Biden announced a 50 per cent emissions cut for the U.S. by 2030, which is nearly double the target announced by former president Barack Obama. Biden’s goal would represent a serious acceleration for his country, which so far has managed to cut carbon emissions about one percentage point per year since 2005.

Global emissions have continued drifting up. The UN says increasingly steep, likely impossible, cuts would have to happen to hold global temperatures to 1.5 C warming, and says the world needs to act swiftly to avoid catastrophic warming of 2 C over pre-industrial levels. (CBC News)

What countries are announcing

There’s no guarantee Biden’s big promises on the global stage will be backed up by results at home. That will partly depend on whether the U.S. Congress passes his green infrastructure plan.

Meanwhile, other countries are upping their commitments.

The European Union has announced plans for a 55 per cent emissions reduction from 1990 levels by 2030, after having already cut emissions nearly a quarter.

The U.K.’s emissions cuts have been even more aggressive and this week it set a new target of 78 per cent in reductions by 2035 from 1990 levels.

A major challenge for Canada, unlike those entities, is the significance of oil and gas production in its economy; fellow oil producer Norway, for example, has been less successful than its regional neighbours in cutting emissions. 

A superpower rivalry is another emerging dynamic. 

Turning climate into a modern-day ‘space race’ 

Fifty years after the U.S.-Soviet space race, Biden administration officials are casting this moment in similar terms, as a chance for two adversaries to compete on the battlefield of scientific discovery.

U.S. Secretary of State Antony Blinken gave a speech this week that cast the climate issue as a sprint against China — to fund, invent, and ultimately sell clean technology.

“Right now, we’re falling behind,” Blinken said. 

“China is the largest producer and exporter of solar panels, wind turbines, batteries, electric vehicles. It holds nearly a third of the world’s renewable energy patents. If we don’t catch up, America will miss the chance to shape the world’s climate future in a way that reflects our interests and values. And we’ll lose out on countless jobs for the American people.”

A protester holds up signs of British Prime Minister Boris Johnson, Trudeau and Biden near the White House on Wednesday, a day before the summit opening. (Kevin Lamarque/Reuters)

China, for its part, is at a crossroads in its climate policy. 

The average Chinese person doesn’t pollute nearly as much as a Canadian or American on a per-capita basis, but the country’s total national emissions have exploded.

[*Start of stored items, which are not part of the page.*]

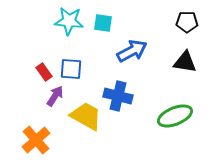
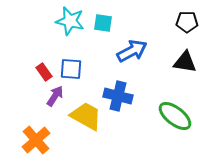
cyan star: moved 1 px right; rotated 8 degrees clockwise
green ellipse: rotated 60 degrees clockwise
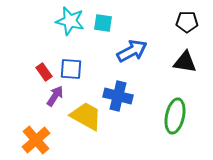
green ellipse: rotated 64 degrees clockwise
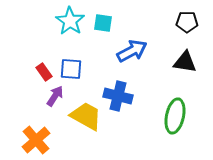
cyan star: rotated 20 degrees clockwise
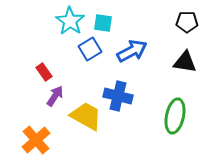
blue square: moved 19 px right, 20 px up; rotated 35 degrees counterclockwise
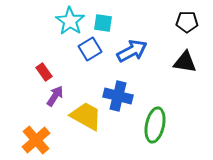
green ellipse: moved 20 px left, 9 px down
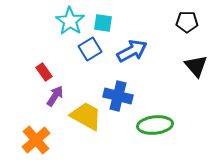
black triangle: moved 11 px right, 4 px down; rotated 40 degrees clockwise
green ellipse: rotated 72 degrees clockwise
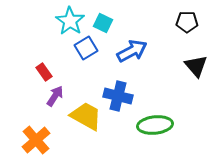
cyan square: rotated 18 degrees clockwise
blue square: moved 4 px left, 1 px up
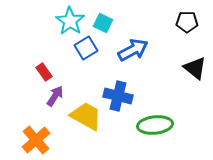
blue arrow: moved 1 px right, 1 px up
black triangle: moved 1 px left, 2 px down; rotated 10 degrees counterclockwise
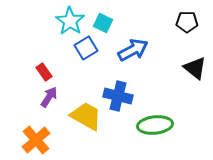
purple arrow: moved 6 px left, 1 px down
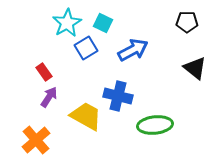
cyan star: moved 3 px left, 2 px down; rotated 8 degrees clockwise
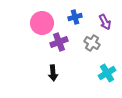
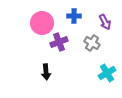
blue cross: moved 1 px left, 1 px up; rotated 16 degrees clockwise
black arrow: moved 7 px left, 1 px up
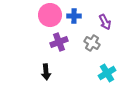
pink circle: moved 8 px right, 8 px up
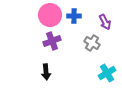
purple cross: moved 7 px left, 1 px up
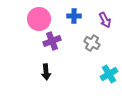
pink circle: moved 11 px left, 4 px down
purple arrow: moved 2 px up
cyan cross: moved 2 px right, 1 px down
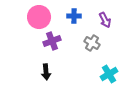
pink circle: moved 2 px up
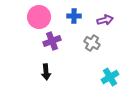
purple arrow: rotated 77 degrees counterclockwise
cyan cross: moved 1 px right, 3 px down
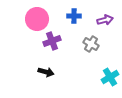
pink circle: moved 2 px left, 2 px down
gray cross: moved 1 px left, 1 px down
black arrow: rotated 70 degrees counterclockwise
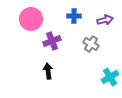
pink circle: moved 6 px left
black arrow: moved 2 px right, 1 px up; rotated 112 degrees counterclockwise
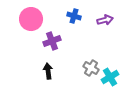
blue cross: rotated 16 degrees clockwise
gray cross: moved 24 px down
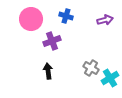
blue cross: moved 8 px left
cyan cross: moved 1 px down
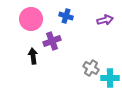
black arrow: moved 15 px left, 15 px up
cyan cross: rotated 30 degrees clockwise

China’s emissions are single-handedly responsible for half the world’s growth in carbon output since 2005, as hundreds of millions of its citizens join the global middle class, and the country has surpassed the U.S. as the top emitter. 

Yet it’s not just building new coal plants. 

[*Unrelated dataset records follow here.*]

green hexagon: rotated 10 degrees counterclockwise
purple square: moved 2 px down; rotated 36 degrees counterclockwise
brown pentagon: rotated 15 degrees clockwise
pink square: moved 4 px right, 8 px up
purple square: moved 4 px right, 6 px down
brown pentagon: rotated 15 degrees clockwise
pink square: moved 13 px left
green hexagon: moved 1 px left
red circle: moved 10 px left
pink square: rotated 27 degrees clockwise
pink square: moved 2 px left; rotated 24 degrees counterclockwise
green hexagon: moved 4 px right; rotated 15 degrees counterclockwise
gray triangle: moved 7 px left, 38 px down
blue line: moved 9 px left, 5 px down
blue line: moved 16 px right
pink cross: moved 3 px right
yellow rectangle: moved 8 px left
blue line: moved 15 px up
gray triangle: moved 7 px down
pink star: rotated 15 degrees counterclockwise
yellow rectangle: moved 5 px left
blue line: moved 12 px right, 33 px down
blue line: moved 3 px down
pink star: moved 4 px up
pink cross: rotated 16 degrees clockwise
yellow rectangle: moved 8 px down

At the same time, China has become a world-class inventor, producer and exporter of clean technology, and it entered this summit having already promised to have emissions peak by 2030. 

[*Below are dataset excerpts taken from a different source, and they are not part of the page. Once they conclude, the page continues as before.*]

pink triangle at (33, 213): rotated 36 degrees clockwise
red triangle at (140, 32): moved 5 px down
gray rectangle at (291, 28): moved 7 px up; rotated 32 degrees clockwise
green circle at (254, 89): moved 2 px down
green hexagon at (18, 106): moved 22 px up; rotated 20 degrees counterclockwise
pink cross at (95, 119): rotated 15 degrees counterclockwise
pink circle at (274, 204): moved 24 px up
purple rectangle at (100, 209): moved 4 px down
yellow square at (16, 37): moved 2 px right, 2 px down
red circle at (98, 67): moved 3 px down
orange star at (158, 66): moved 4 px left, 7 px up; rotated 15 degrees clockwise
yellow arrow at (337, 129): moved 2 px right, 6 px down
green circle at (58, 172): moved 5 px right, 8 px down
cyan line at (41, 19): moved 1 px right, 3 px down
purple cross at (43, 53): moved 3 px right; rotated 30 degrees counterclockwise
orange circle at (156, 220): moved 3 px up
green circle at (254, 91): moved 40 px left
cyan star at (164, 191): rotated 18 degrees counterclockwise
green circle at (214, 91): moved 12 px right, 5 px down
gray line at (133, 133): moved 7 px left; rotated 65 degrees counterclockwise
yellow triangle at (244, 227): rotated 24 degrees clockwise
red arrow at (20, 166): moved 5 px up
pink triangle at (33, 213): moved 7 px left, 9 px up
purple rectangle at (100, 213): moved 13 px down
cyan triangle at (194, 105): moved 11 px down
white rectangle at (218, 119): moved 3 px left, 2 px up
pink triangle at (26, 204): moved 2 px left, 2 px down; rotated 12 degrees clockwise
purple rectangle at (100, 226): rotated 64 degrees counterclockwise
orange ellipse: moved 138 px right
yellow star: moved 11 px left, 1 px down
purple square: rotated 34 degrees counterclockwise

Speaking at the U.S.-led summit, President Xi Jinping did not announce new targets. He did, however, commit to start phasing down coal consumption in five years.  

A former official in the Trudeau government said this is the story to watch at the summit: the U.S. and China turning clean technology into a lucrative contest. 

“The lens to see the climate issue through has changed,” said Gerald Butts, now a vice chairman at the political-risk consulting firm the Eurasia Group.

“[It’s gone] from multilateral co-operation, which it has been for the past 25, 30 years, and it’s now very much a theatre for strategic economic competition.” 

The most valuable car company in the world is now Tesla. Its market capitalization has surpassed $700 billion, dwarfing numerous competitors combined.

Investors are now plowing money into these technologies while governments make plans to yank fossil fuels out of energy grids.

And neither China nor the U.S. want the other leading these fields, says Butts.

“The United States and China, in particular, are competing quite ferociously for who is going to have the most significant parts of the new energy supply chain.… And that’s created a much different dynamic which you’ll see on full display.”